外周面に取り付けることはできないので外筒内面もしくはフランジ側内面にウエイトを溶接で取り付けます。
見た目は良くありませんがウエイトをフランジ外側に溶接したり、ネジ止めする方法もあります。
⇒パイプ単体での調整など組み立て前の実施がほとんどです。
②側面の穴あけ
バランスが重い側のフランジへ穴をあけて軽くしてアンバランス調整します。③外径切削
偏芯させてバランスが重い側を削りアンバランス調整をします。
⇒ウエイトも穴あけも使用しないため、組み立て前・組み立て後関係なく調整できますが、技術とノウハウが必要になります。
注意すべきポイントとしては外径切削でもバランスが変化し、良くなったり悪くなることがあるということです。

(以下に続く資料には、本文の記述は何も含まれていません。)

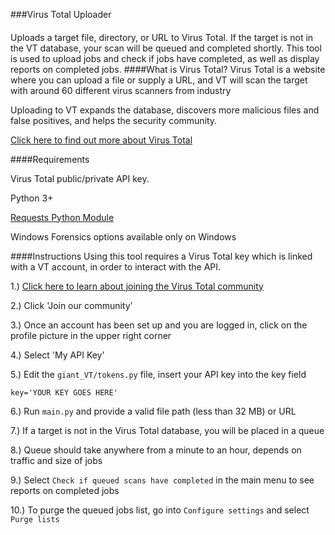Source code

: ###Virus Total Uploader
#### 
Uploads a target file, directory, or URL to Virus Total.  If the target is not in the VT database, your scan will be queued and completed shortly.
This tool is used to upload jobs and check if jobs have completed, as well as display reports on completed jobs.
####What is Virus Total?
Virus Total is a website where you can upload a file or supply a URL, and VT will scan the target with around 60 different virus scanners from industry

Uploading to VT expands the database, discovers more malicious files and false positives, and helps the security community.

<a href="https://www.virustotal.com/en/about/" title="About Virus Total">
Click here to find out more about Virus Total</a>

####Requirements

Virus Total public/private API key.

Python 3+

<a href="http://docs.python-requests.org/en/master/" title="Requests Python Module"> Requests Python Module </a>

Windows Forensics options available only on Windows

####Instructions
Using this tool requires a Virus Total key which is linked with a VT account, in order to interact with the API.

1.) <a href="https://www.virustotal.com/en/documentation/virustotal-community/#dlg-join">Click here to learn about joining the Virus Total community</a>

2.) Click 'Join our community'

3.) Once an account has been set up and you are logged in, click on the profile picture in the upper right corner

4.) Select 'My API Key'

5.) Edit the `giant_VT/tokens.py` file, insert your API key into the key field

`key='YOUR KEY GOES HERE'`

6.) Run `main.py` and provide a valid file path (less than 32 MB) or URL

7.) If a target is not in the Virus Total database, you will be placed in a queue

8.) Queue should take anywhere from a minute to an hour, depends on traffic and size of jobs

9.) Select `Check if queued scans have completed` in the main menu to see reports on completed jobs 

10.) To purge the queued jobs list, go into `Configure settings` and select `Purge lists`
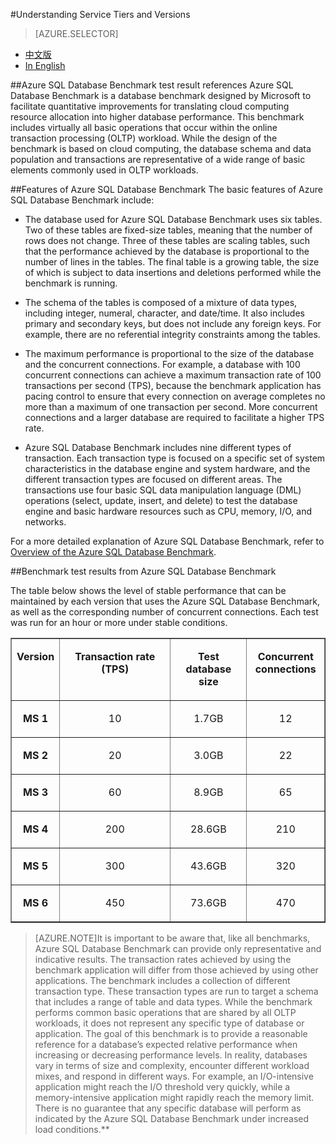 <properties linkid="" urlDisplayName="" pageTitle="Understanding Service Layers and Versions – Azure Cloud" metakeywords="Azure Cloud, technical documentation, documents and resources, MySQL, database, performance, Azure MySQL, MySQL PaaS, Azure MySQL PaaS, Azure MySQL Service, Azure RDS, ASDB benchmark" description="Explains service tiers and the performance of different versions, and provides you with a detailed reference for choosing MySQL Database on Azure. Based on the Azure SQL Database Benchmark, we have provided test data for different versions for your reference." metaCanonical="" services="MySQL" documentationCenter="Services" title="" authors="" solutions="" manager="" editor="" />

<tags ms.service="mysql" ms.date="04/25/2016" wacn.date="04/25/2016"/>

#Understanding Service Tiers and Versions
> [AZURE.SELECTOR]
- [中文版](/documentation/articles/mysql-database-performance-guidance-asdb-test-result)
- [In English](/documentation/articles/mysql-database-enus-performance-guidance-asdb-test-result)


##Azure SQL Database Benchmark test result references 
Azure SQL Database Benchmark is a database benchmark designed by Microsoft to facilitate quantitative improvements for translating cloud computing resource allocation into higher database performance. This benchmark includes virtually all basic operations that occur within the online transaction processing (OLTP) workload. While the design of the benchmark is based on cloud computing, the database schema and data population and transactions are representative of a wide range of basic elements commonly used in OLTP workloads.

##Features of Azure SQL Database Benchmark 
The basic features of Azure SQL Database Benchmark include:

- The database used for Azure SQL Database Benchmark uses six tables. Two of these tables are fixed-size tables, meaning that the number of rows does not change. Three of these tables are scaling tables, such that the performance achieved by the database is proportional to the number of lines in the tables. The final table is a growing table, the size of which is subject to data insertions and deletions performed while the benchmark is running.

- The schema of the tables is composed of a mixture of data types, including integer, numeral, character, and date/time. It also includes primary and secondary keys, but does not include any foreign keys. For example, there are no referential integrity constraints among the tables.

- The maximum performance is proportional to the size of the database and the concurrent connections. For example, a database with 100 concurrent connections can achieve a maximum transaction rate of 100 transactions per second (TPS), because the benchmark application has pacing control to ensure that every connection on average completes no more than a maximum of one transaction per second. More concurrent connections and a larger database are required to facilitate a higher TPS rate.

- Azure SQL Database Benchmark includes nine different types of transaction. Each transaction type is focused on a specific set of system characteristics in the database engine and system hardware, and the different transaction types are focused on different areas. The transactions use four basic SQL data manipulation language (DML) operations (select, update, insert, and delete) to test the database engine and basic hardware resources such as CPU, memory, I/O, and networks.

For a more detailed explanation of Azure SQL Database Benchmark, refer to [Overview of the Azure SQL Database Benchmark](https://msdn.microsoft.com/zh-cn/library/azure/dn741327.aspx#Benchmark_summary).

##Benchmark test results from Azure SQL Database Benchmark

The table below shows the level of stable performance that can be maintained by each version that uses the Azure SQL Database Benchmark, as well as the corresponding number of concurrent connections. Each test was run for an hour or more under stable conditions.

<table border="1" cellspacing="0" cellpadding="0" width="477">
  <tr>
    <td width="47" valign="top"><p><strong>Version</strong><strong> </strong></p></td>
    <td width="195" valign="top"><p align="center"><strong>Transaction</strong><strong> </strong><strong>rate</strong><strong> (TPS)</strong></p></td>
    <td width="122" valign="top"><p align="center"><strong>Test database size</strong><strong> </strong></p></td>
    <td width="113" valign="top"><p align="center"><strong>Concurrent connections</strong><strong> </strong></p></td>
  </tr>
  <tr>
    <td width="47" valign="top"><p align="center"><strong>MS 1</strong></p></td>
    <td width="195" valign="top"><p align="center">10</p></td>
    <td width="122" valign="top"><p align="center">1.7GB</p></td>
    <td width="113" valign="top"><p align="center">12</p></td>
  </tr>
  <tr>
    <td width="47" valign="top"><p align="center"><strong>MS 2</strong></p></td>
    <td width="195" valign="top"><p align="center">20</p></td>
    <td width="122" valign="top"><p align="center">3.0GB</p></td>
    <td width="113" valign="top"><p align="center">22</p></td>
  </tr>
  <tr>
    <td width="47" valign="top"><p align="center"><strong>MS 3</strong></p></td>
    <td width="195" valign="top"><p align="center">60</p></td>
    <td width="122" valign="top"><p align="center">8.9GB</p></td>
    <td width="113" valign="top"><p align="center">65</p></td>
  </tr>
  <tr>
    <td width="47" valign="top"><p align="center"><strong>MS 4</strong></p></td>
    <td width="195" valign="top"><p align="center">200</p></td>
    <td width="122" valign="top"><p align="center">28.6GB</p></td>
    <td width="113" valign="top"><p align="center">210</p></td>
  </tr>
  <tr>
    <td width="47" valign="top"><p align="center"><strong>MS 5</strong></p></td>
    <td width="195" valign="top"><p align="center">300</p></td>
    <td width="122" valign="top"><p align="center">43.6GB</p></td>
    <td width="113" valign="top"><p align="center">320</p></td>
  </tr>
  <tr>
    <td width="47" valign="top"><p align="center"><strong>MS 6</strong></p></td>
    <td width="195" valign="top"><p align="center">450</p></td>
    <td width="122" valign="top"><p align="center">73.6GB</p></td>
    <td width="113" valign="top"><p align="center">470</p></td>
  </tr>
</table>

>[AZURE.NOTE]It is important to be aware that, like all benchmarks, Azure SQL Database Benchmark can provide only representative and indicative results. The transaction rates achieved by using the benchmark application will differ from those achieved by using other applications. The benchmark includes a collection of different transaction type. These transaction types are run to target a schema that includes a range of table and data types. While the benchmark performs common basic operations that are shared by all OLTP workloads, it does not represent any specific type of database or application. The goal of this benchmark is to provide a reasonable reference for a database’s expected relative performance when increasing or decreasing performance levels. In reality, databases vary in terms of size and complexity, encounter different workload mixes, and respond in different ways. For example, an I/O-intensive application might reach the I/O threshold very quickly, while a memory-intensive application might rapidly reach the memory limit. There is no guarantee that any specific database will perform as indicated by the Azure SQL Database Benchmark under increased load conditions.**

<!--HONumber=81-->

つまり、微量であったとしても外径肉厚の均一差に影響が出るとバランスが悪くなる可能性があります。
そのため、外周面の加工をする場合においてバランス調整は最終工程で行うのが一番望ましいです。しかしながら完成した表面や軸を傷つけてしまうリスクもございますので、弊社ではお客さんからご要望がある場合を除いて、鉄芯が完成した段階での測定とさせていただいております。
以上 静バランスの簡易測定と修正方法に関してでした。